* **What you will do**
The records below hold a stretch from the line with "Oven schoonmaken" through the line with "BBQ rooster schoonmaken"; return exactly those lines, ends included, and nothing more.

⁂

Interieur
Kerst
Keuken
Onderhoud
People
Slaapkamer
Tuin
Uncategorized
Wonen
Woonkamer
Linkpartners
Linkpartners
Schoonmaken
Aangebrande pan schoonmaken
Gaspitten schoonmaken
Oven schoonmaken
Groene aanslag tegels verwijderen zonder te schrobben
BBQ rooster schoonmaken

⁂

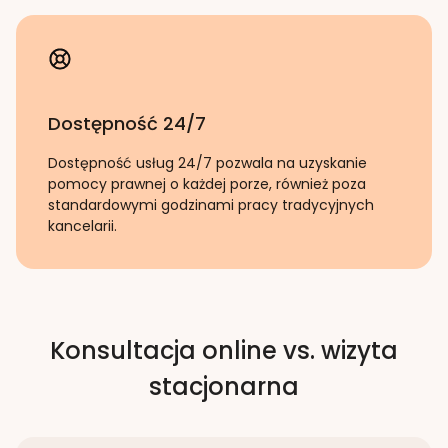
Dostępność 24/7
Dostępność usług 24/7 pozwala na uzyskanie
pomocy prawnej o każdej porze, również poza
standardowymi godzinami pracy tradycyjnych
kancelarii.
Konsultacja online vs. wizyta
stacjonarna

⁂

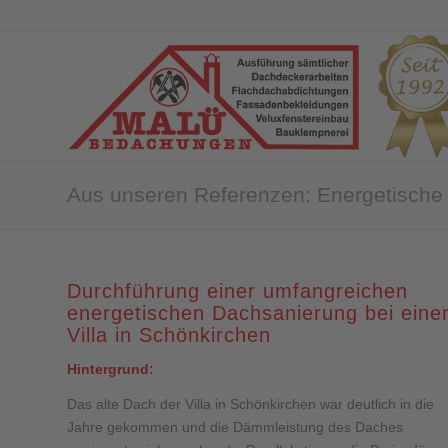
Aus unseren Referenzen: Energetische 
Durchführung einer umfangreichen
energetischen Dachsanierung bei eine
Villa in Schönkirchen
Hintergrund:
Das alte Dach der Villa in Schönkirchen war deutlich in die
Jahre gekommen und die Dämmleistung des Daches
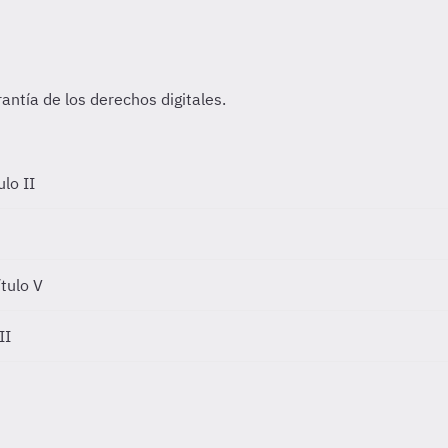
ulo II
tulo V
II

⁂

* **Response**
Oven schoonmaken
Groene aanslag tegels verwijderen zonder te schrobben
BBQ rooster schoonmaken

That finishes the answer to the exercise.